**PASSAGE CITÉ:**
******
(Calgary) Cédrick Brunet était aux anges le 13 octobre. Aux Championnats canadiens de Calgary, le patineur de vitesse sur longue piste a réussi la course de sa vie au 500 mètres. Son record personnel de 34,97 secondes lui a valu la médaille de bronze. Sur le podium, il a posé avec le champion du monde, son coéquipier Laurent Dubreuil.

Même s’il a raté par sept centièmes le critère de temps exigé par Patinage de vitesse Canada (PVC), le jeune homme de 20 ans a obtenu une sélection inespérée pour les quatre Coupes du monde automnales. « Je me trouvais vraiment choyé », a-t-il dit il y a deux jours.

Mais ce n’était pas dans la poche : son coéquipier Alex Boisvert-Lacroix et Jacob Graham, qui avaient respectivement terminé 5e et 13e, ont contesté leur exclusion auprès du Centre de règlement des différends sportifs du Canada (CRDSC). Leur argument : ils avaient déjà réalisé le chrono minimal, contrairement à Brunet et à Christopher Fiola, qui a pour sa part fini quatrième aux championnats.

« Au début, je me disais Patinage de vitesse Canada était de mon côté, que ça devrait sûrement bien aller », s’est encouragé Brunet, qui a commencé à préparer ses bagages pour la Pologne. « Arrivera ce qui arrivera. »
******
**DONNÉES EXTRAITES:**
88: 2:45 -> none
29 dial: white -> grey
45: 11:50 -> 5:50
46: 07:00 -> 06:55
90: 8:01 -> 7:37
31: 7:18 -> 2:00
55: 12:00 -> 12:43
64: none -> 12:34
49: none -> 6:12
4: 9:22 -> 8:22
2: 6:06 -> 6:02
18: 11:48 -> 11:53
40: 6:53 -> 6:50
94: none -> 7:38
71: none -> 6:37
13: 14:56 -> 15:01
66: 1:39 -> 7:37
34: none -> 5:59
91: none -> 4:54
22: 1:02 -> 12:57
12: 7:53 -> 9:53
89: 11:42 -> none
******
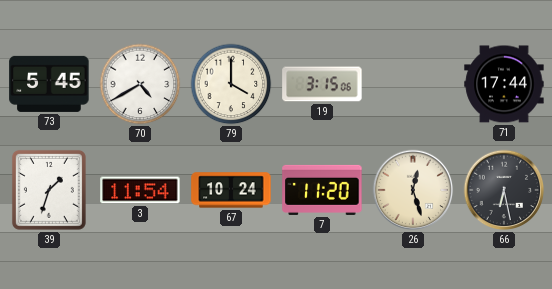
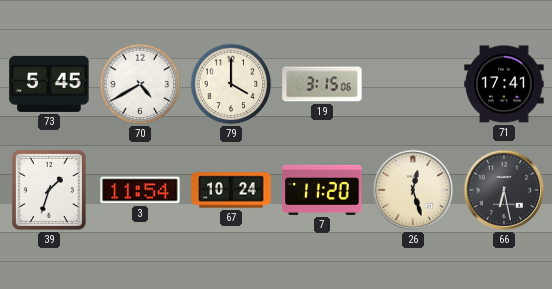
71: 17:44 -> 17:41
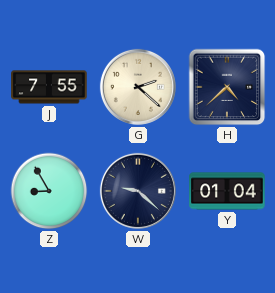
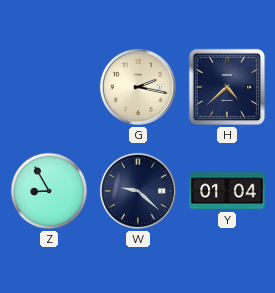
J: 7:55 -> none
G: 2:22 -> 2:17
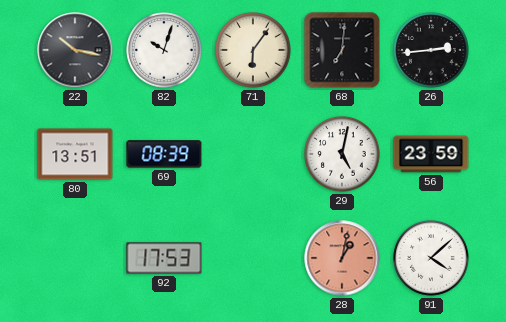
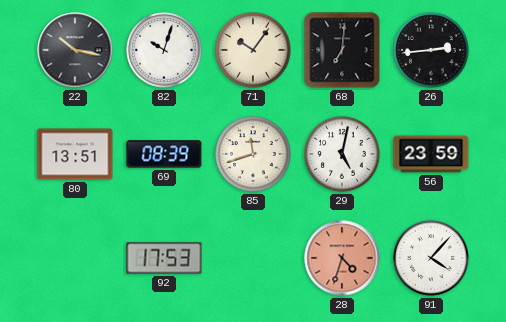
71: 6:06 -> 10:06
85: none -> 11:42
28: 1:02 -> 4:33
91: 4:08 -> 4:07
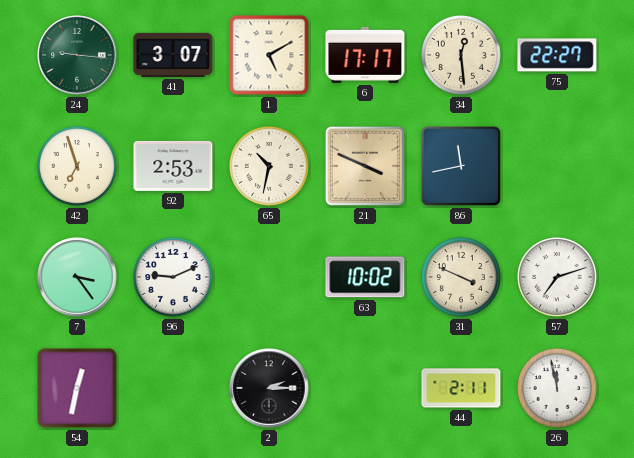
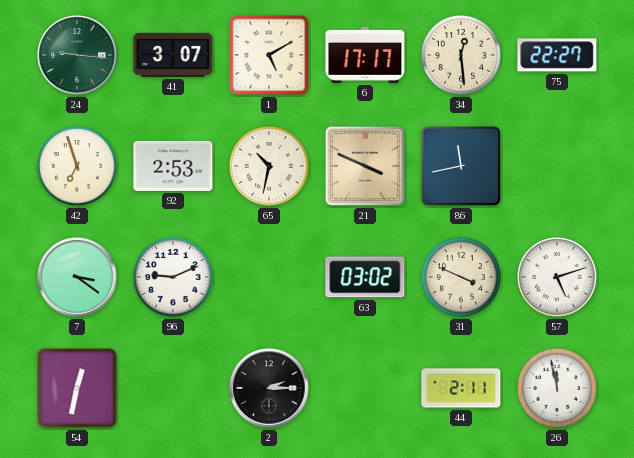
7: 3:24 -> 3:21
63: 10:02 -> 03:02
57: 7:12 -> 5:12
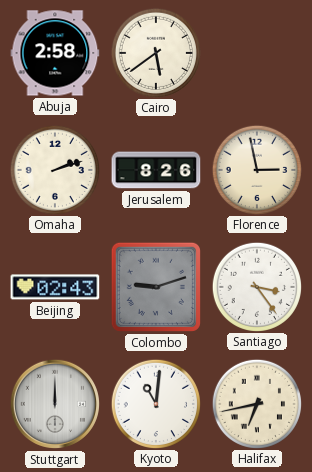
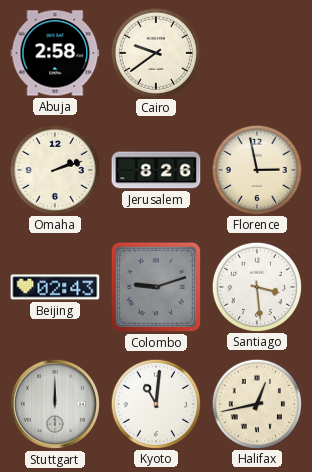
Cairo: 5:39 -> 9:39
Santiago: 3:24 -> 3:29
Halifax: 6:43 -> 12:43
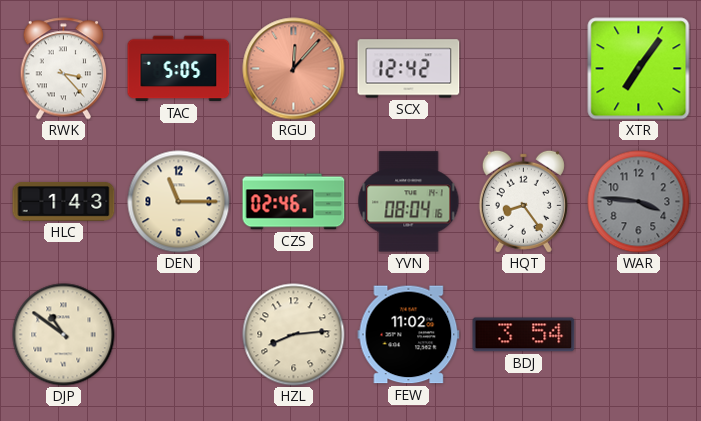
******
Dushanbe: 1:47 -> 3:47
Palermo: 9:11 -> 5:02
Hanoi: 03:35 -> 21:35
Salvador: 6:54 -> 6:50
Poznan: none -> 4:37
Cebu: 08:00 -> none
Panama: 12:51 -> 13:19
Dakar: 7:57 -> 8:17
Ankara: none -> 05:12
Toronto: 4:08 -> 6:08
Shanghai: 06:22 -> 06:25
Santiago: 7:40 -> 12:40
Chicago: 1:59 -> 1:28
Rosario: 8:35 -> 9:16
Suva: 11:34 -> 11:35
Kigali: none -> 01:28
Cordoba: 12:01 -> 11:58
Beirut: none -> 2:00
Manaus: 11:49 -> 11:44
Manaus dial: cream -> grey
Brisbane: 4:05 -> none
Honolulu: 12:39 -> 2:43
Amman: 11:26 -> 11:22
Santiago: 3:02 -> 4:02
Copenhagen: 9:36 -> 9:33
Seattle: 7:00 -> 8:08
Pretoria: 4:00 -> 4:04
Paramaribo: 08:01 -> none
******
**CONSIGNES ET EXIGENCES:**
Répondez brièvement à ces questions d'après l'article sur Cédrick Brunet.
(a) Quel chrono Cédrick Brunet a-t-il réalisé au 500 mètres aux Championnats canadiens de Calgary ?
(b) De combien de centièmes a-t-il raté le critère de temps exigé par Patinage de vitesse Canada ?
(c) À quelle place Christopher Fiola a-t-il fini aux championnats ?

**RÉSULTAT ATTENDU:**
(a) 34,97 secondes.
(b) Sept centièmes.
(c) Quatrième.